Maurice Maeterlinck's 1911 Nobel laureateship cited THE BLIND and THE INTRUDER as two of his seminal works. A proponent of the Symbolist movement, with an unprecedented awareness of the human condition enveloped in a black sense of humour, Maeterlinck's simple but effective style of writing is rarely performed in the UK.
Two plays. Two views of the world. One terrifying subject: the blindness of humankind to the mysteries of our existence.
Tuesday 2nd April to Saturday 27th April 2013 at 7:30pm
Matinees on Saturdays and Sundays at 3:00pm
Terrifying void … The Blind.
It's a good bet that not many British theatre-goers are intimate with the work of Maurice Maeterlinck (1862–1949). Yet in his day this Belgian playwright and symbolist poet, who won the 1911 Nobel prize for literature, pioneered drama built out of stasis, silence and lack of overt conflict. While these two short plays dating from 1890 now seem like historical curiosities, you can detect their influence on the work of Beckett.
What Maeterlinck understood was that waiting is itself inherently dramatic. In The Blind, we see a group of sightless people apparently abandoned on a desolate island clifftop by the priest who cares for them: filling the terrifying void with fractious argument and speculation, they suddenly stumble across the corpse of their protective pastor.

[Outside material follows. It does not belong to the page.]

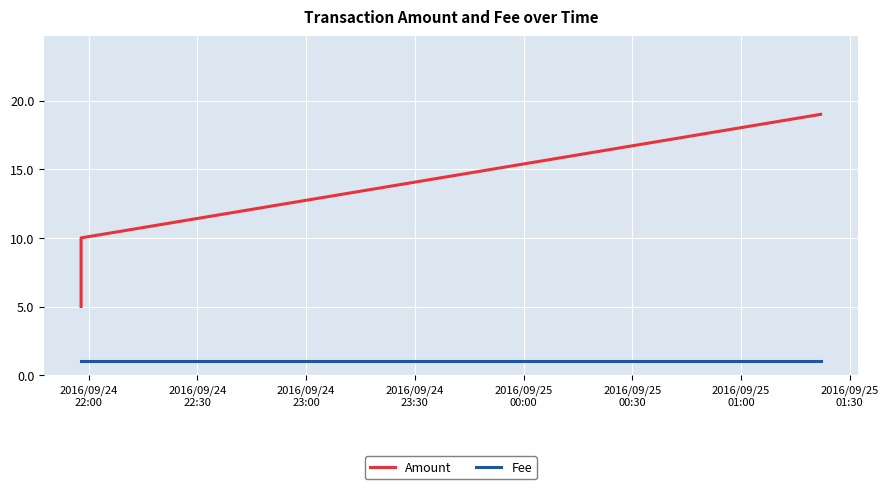

Reading left to right, what are all the values shown in this chart?

Amount: 5	5	10	19
Fee: 1	1	1	1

You can measure how much times have changed by contrasting The Blind with Brian Friel's Molly Sweeney: to Maeterlinck, the sightless were symbolic victims living in unrelieved darkness, where Friel focuses on his heroine's rich interior life. But, if you strip away the gothic element in Maeterlinck, you can see that he was edging towards a new kind of drama in which waiting was as important as arrival, and the image mattered as much as the word. And it is the images I shall remember from Benji Sperring's production: vividly designed by Jacob Hughes, The Blind shows white-uniformed characters sitting on a floor strewn with paper and domestic detritus, as if survivors of some natural disaster. In an eight-strong cast, John Canmore as the tetchy grandfather and Gina Abolins as a wistful romantic stand out.
While this revival is a fascinating collector's item, it also demonstrates that Maeterlinck suffered the fate of many artistic revolutionaries – seeing his ideas absorbed into the mainstream.